● Task statement: Format the lines of the data below as a JSON list of strings, one string per line, skipping blank lines. Leave the pictures out.

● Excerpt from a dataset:
>>>
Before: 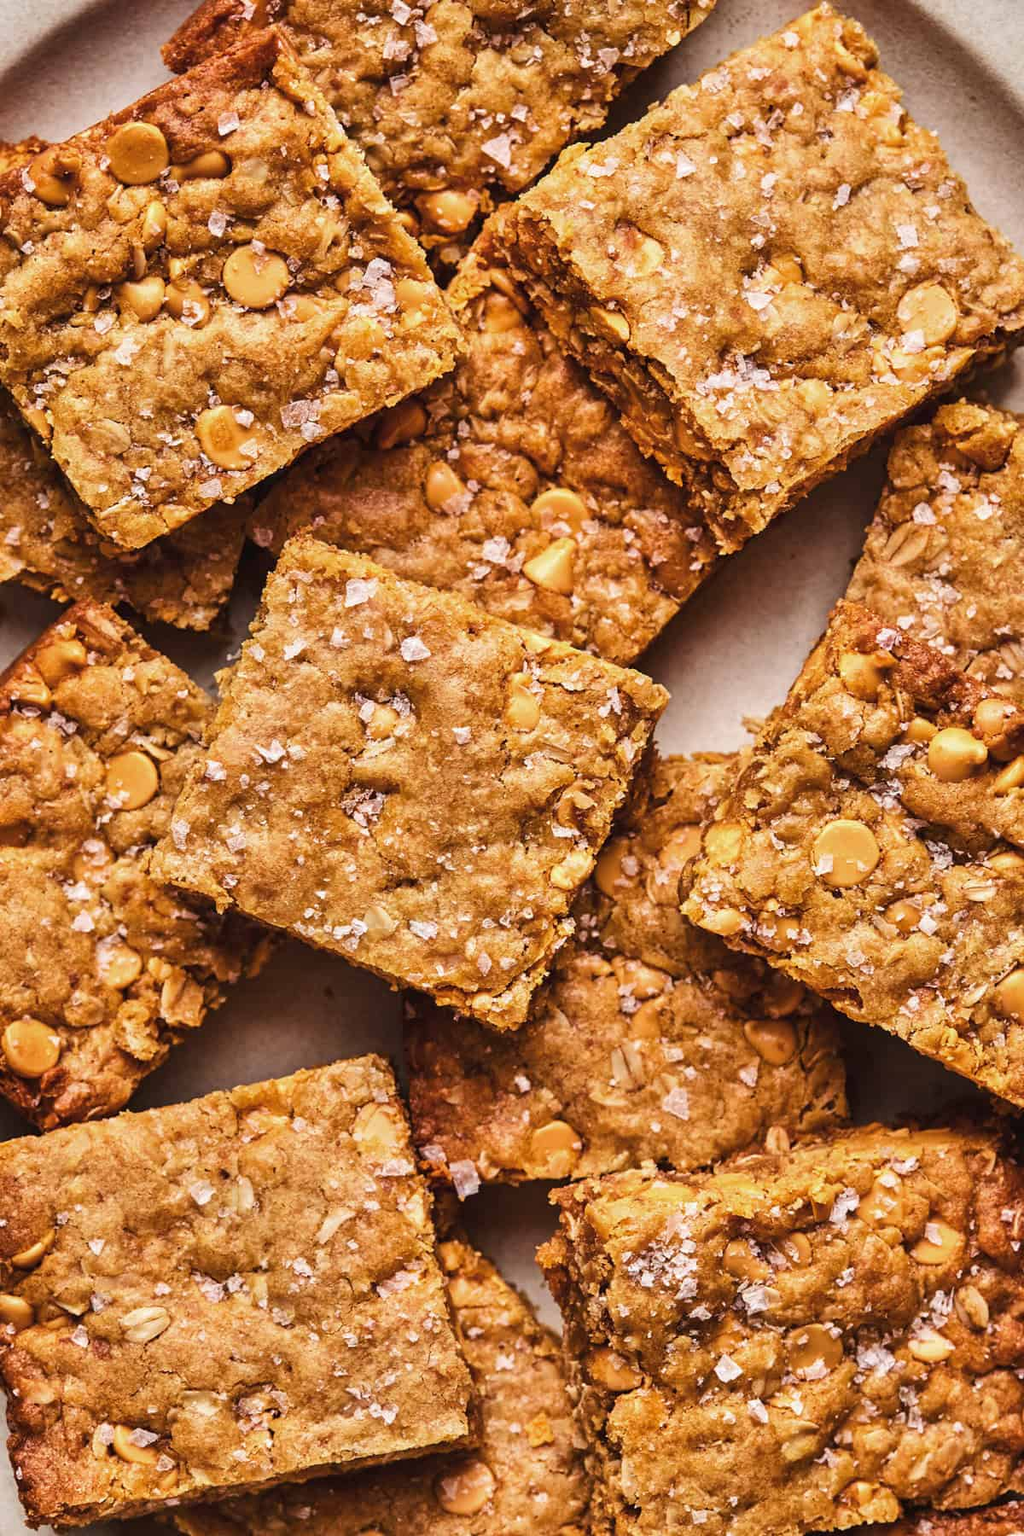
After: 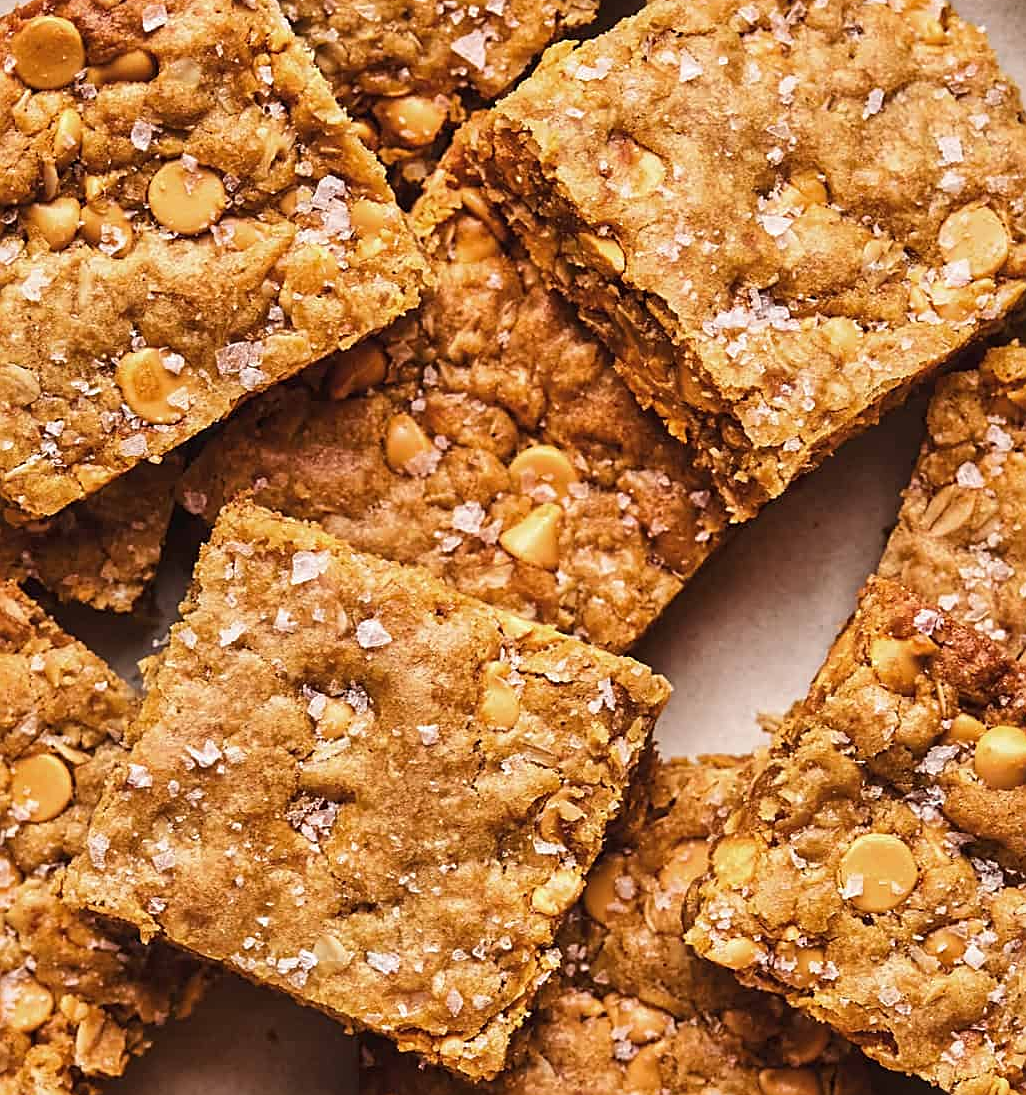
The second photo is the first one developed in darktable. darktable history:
crop and rotate: left 9.431%, top 7.109%, right 5.061%, bottom 32.019%
sharpen: on, module defaults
<<<
● Completed exercise:
[
  "Before: ",
  "After: ",
  "The second photo is the first one developed in darktable. darktable history:",
  "crop and rotate: left 9.431%, top 7.109%, right 5.061%, bottom 32.019%",
  "sharpen: on, module defaults"
]